When Day Zero hits, the City will turn off the taps and Capetonians will have to go to 200 collection points – under armed guard – to get a 25-litre daily water ration.

Yusuf Cassiem, deputy chairman of the Bonteheuwel Ratepayers’ and Tenants Association (BRATA), said many in his community would battle to do that.

“Many of the residents of Bonteheuwel do not have transport, and how will they get to the water distribution points? There is no clarity on where these 200 points will be located. We are very unhappy about the way the City of Cape Town’s management of this crisis.

“There are often pipe bursts in Bonteheuwel, because of ailing infrastructure, but the service we receive is not up to standard. We are also upset about the water management devices being forced on to people,” Mr Cassiem said.

The Cape Town Water Crisis Coalition, which was formed with representatives from more than 64 organisations, urged people not to allow the installation of water management devices, as they say they are illegal.

Ashley Fataar, spokesperson for the coalition, said a section in the Water Act says water supply cannot be restricted. And he claimed the water management devices were not approved by the South African Bureau of Standards (SABS).

“It has been five years since these devices have been approved by SABS, and it is supposed to be done annually.

“The device is also faulty, as it is supposed to last for five years, but after one year, the battery dies and it shuts off. It’s also not calibrated, as, at times, it cuts out before the total 350 litres per day have been used.

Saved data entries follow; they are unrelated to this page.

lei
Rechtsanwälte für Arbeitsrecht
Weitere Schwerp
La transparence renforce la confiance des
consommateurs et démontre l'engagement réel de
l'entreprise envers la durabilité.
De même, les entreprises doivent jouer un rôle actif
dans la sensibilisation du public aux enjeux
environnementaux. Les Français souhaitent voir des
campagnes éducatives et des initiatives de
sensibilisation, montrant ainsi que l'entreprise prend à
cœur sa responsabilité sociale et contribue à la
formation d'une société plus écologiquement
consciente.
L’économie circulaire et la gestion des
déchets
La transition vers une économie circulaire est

“With the kind of economic conditions currently, more than one family share a household, and it seems like only residents on the Cape Flats are being targeted for the water management devices. There are not a lot of these in the suburbs,” Mr Fataar said.

Posters are being shared on social media that urge people to refuse the installation and demand a court order.

Jonathan Carelse, from the Vanguard and Welcome Estate Ratepayers’ Association, said they would be objecting to the tariff hike.

He said the City was on the “back foot” with its assumption that there were four people per property.

“The actuarial information is skewed. The number of people in the Western Cape has grown exponentially, and the statistics used to forecast usage is incorrect and has been so for a number of years.”

The Athlone News contacted the City of Cape Town to ask for clarity on the legality of the water-management devices and its practice of forcing it on residents. However, it could not respond at the time of going to print

“Due to the work under way to deal with the emergency”, a spokesperson said, “it may take some time before the information has been approved and confirmed as accurate”.

Meanwhile, the Cape Town Water Crisis Coalition is planning a protest on Sunday January 28, outside the Cape Town Civic Centre, at 2.30pm. It urged all those unable to make it to town to picket in their neighbourhood’s main roads.